• **Exercise objective**
Extract the text of every entry below exactly; leave images out.

Dataset entries:

-------------------------

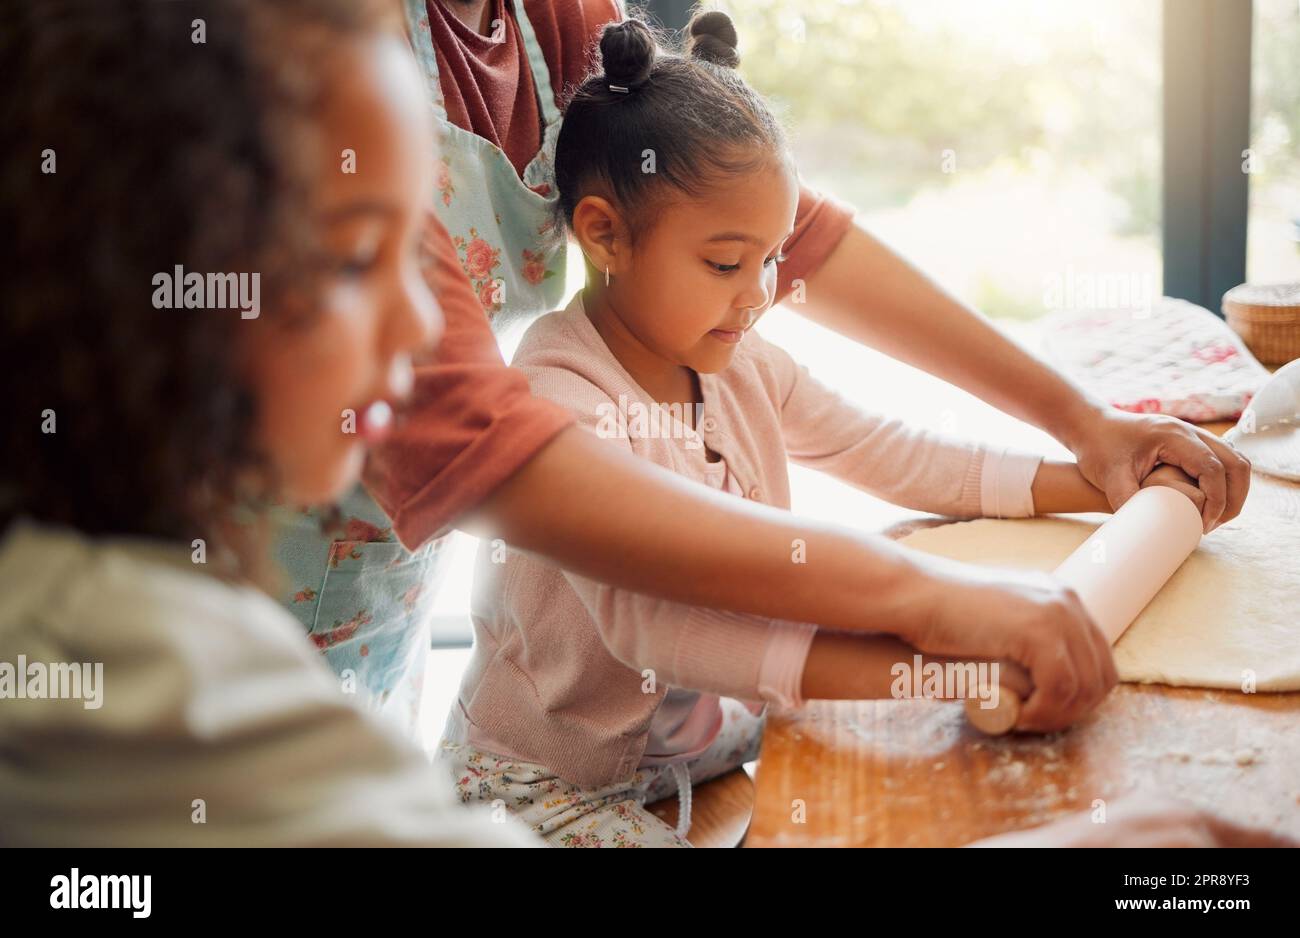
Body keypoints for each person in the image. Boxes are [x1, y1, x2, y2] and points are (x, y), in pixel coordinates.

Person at [270, 0, 1251, 740]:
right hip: (241, 607)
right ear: (602, 236)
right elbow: (474, 441)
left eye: (762, 263)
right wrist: (929, 620)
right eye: (730, 268)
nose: (762, 289)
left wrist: (1090, 441)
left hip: (382, 616)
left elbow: (810, 287)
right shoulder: (286, 57)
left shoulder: (545, 18)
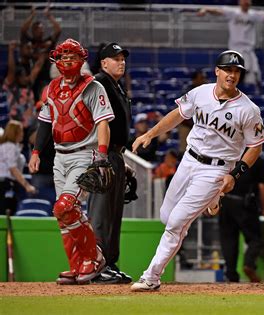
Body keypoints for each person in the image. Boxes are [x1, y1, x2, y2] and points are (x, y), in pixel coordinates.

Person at [130, 50, 264, 291]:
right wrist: (151, 134)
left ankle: (151, 277)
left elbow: (256, 146)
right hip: (188, 160)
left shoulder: (248, 109)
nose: (232, 75)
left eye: (236, 71)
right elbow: (178, 115)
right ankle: (213, 200)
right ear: (217, 71)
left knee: (176, 223)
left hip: (216, 169)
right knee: (166, 216)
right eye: (228, 69)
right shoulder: (200, 93)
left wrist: (234, 175)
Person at [28, 38, 115, 285]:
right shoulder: (51, 88)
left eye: (72, 56)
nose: (67, 61)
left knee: (64, 207)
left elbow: (103, 122)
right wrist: (36, 152)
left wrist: (101, 154)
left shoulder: (93, 86)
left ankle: (94, 259)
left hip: (84, 154)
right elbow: (45, 122)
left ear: (82, 59)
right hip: (59, 156)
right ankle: (77, 266)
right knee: (64, 215)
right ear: (56, 60)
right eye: (63, 56)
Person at [87, 42, 133, 284]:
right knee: (101, 213)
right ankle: (96, 266)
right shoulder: (99, 82)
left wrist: (121, 160)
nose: (121, 62)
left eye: (122, 58)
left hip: (115, 154)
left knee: (114, 214)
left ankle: (109, 264)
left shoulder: (114, 86)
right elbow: (94, 122)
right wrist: (101, 156)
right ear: (104, 63)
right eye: (115, 58)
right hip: (101, 154)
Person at [198, 0, 264, 86]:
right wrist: (206, 9)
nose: (246, 2)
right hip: (234, 51)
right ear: (240, 2)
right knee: (231, 77)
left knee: (251, 79)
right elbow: (218, 11)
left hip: (248, 51)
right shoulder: (233, 12)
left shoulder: (253, 14)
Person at [219, 155, 264, 283]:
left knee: (228, 240)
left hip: (225, 202)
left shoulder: (228, 154)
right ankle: (249, 264)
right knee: (256, 239)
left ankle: (231, 275)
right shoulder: (256, 159)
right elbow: (263, 186)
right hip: (245, 204)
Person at [20, 6, 62, 101]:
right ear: (33, 31)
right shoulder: (29, 42)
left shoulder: (47, 43)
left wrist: (49, 16)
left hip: (45, 77)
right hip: (29, 75)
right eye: (39, 29)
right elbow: (23, 30)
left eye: (42, 29)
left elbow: (58, 30)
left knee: (44, 100)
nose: (41, 31)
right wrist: (32, 15)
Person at [0, 120, 37, 215]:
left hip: (9, 184)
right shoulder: (9, 146)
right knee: (5, 213)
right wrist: (27, 185)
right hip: (4, 184)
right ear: (15, 132)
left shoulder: (13, 146)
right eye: (21, 131)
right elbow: (13, 169)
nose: (22, 134)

-------------------------

• **Solution**
Body keypoints for each person in the image. Boxes are [x1, y1, x2, y2] and points are (x, y), in pixel coordinates.

Person at [270, 0, 1251, 740]:
right hip: (241, 607)
right ear: (602, 236)
right elbow: (474, 441)
left eye: (762, 263)
right wrist: (929, 620)
right eye: (730, 268)
nose: (762, 289)
left wrist: (1090, 441)
left hip: (382, 616)
left elbow: (810, 287)
right shoulder: (286, 57)
left shoulder: (545, 18)
Body keypoints for each person in the image. Boxes are [x1, y1, x2, y2] and points are (x, y), in pixel coordinates.

Person at [130, 50, 264, 291]:
right wrist: (151, 134)
left ankle: (151, 277)
left elbow: (256, 146)
right hip: (188, 160)
left shoulder: (248, 109)
nose: (232, 75)
left eye: (236, 71)
right elbow: (178, 115)
right ankle: (213, 200)
right ear: (217, 71)
left knee: (176, 223)
left hip: (216, 169)
right knee: (166, 216)
right eye: (228, 69)
right shoulder: (200, 93)
left wrist: (234, 175)
Person at [28, 38, 115, 285]:
right shoulder: (51, 88)
left eye: (72, 56)
nose: (67, 61)
left knee: (64, 207)
left elbow: (103, 122)
right wrist: (36, 152)
left wrist: (101, 154)
left shoulder: (93, 86)
left ankle: (94, 259)
left hip: (84, 154)
right elbow: (45, 122)
left ear: (82, 59)
right hip: (59, 156)
right ankle: (77, 266)
right knee: (64, 215)
right ear: (56, 60)
right eye: (63, 56)
Person at [87, 42, 133, 284]:
right knee: (101, 213)
right ankle: (96, 266)
right shoulder: (99, 82)
left wrist: (121, 160)
nose: (121, 62)
left eye: (122, 58)
left hip: (115, 154)
left knee: (114, 214)
left ankle: (109, 264)
left shoulder: (114, 86)
right elbow: (94, 122)
right wrist: (101, 156)
right ear: (104, 63)
right eye: (115, 58)
right hip: (101, 154)
Person at [198, 0, 264, 86]:
right wrist: (206, 9)
nose: (246, 2)
right hip: (234, 51)
right ear: (240, 2)
right knee: (231, 77)
left knee: (251, 79)
right elbow: (218, 11)
left hip: (248, 51)
right shoulder: (233, 12)
left shoulder: (253, 14)
Person at [219, 155, 264, 283]:
left knee: (228, 240)
left hip: (225, 202)
left shoulder: (228, 154)
right ankle: (249, 264)
right knee: (256, 239)
left ankle: (231, 275)
right shoulder: (256, 159)
right elbow: (263, 186)
right hip: (245, 204)
Person at [20, 6, 62, 101]:
right ear: (33, 31)
right shoulder: (29, 42)
left shoulder: (47, 43)
left wrist: (49, 16)
left hip: (45, 77)
right hip: (29, 75)
right eye: (39, 29)
right elbow: (23, 30)
left eye: (42, 29)
left elbow: (58, 30)
left knee: (44, 100)
nose: (41, 31)
right wrist: (32, 15)
Person at [0, 120, 37, 215]:
left hip: (9, 184)
right shoulder: (9, 146)
right knee: (5, 213)
right wrist: (27, 185)
right hip: (4, 184)
right ear: (15, 132)
left shoulder: (13, 146)
right eye: (21, 131)
right elbow: (13, 169)
nose: (22, 134)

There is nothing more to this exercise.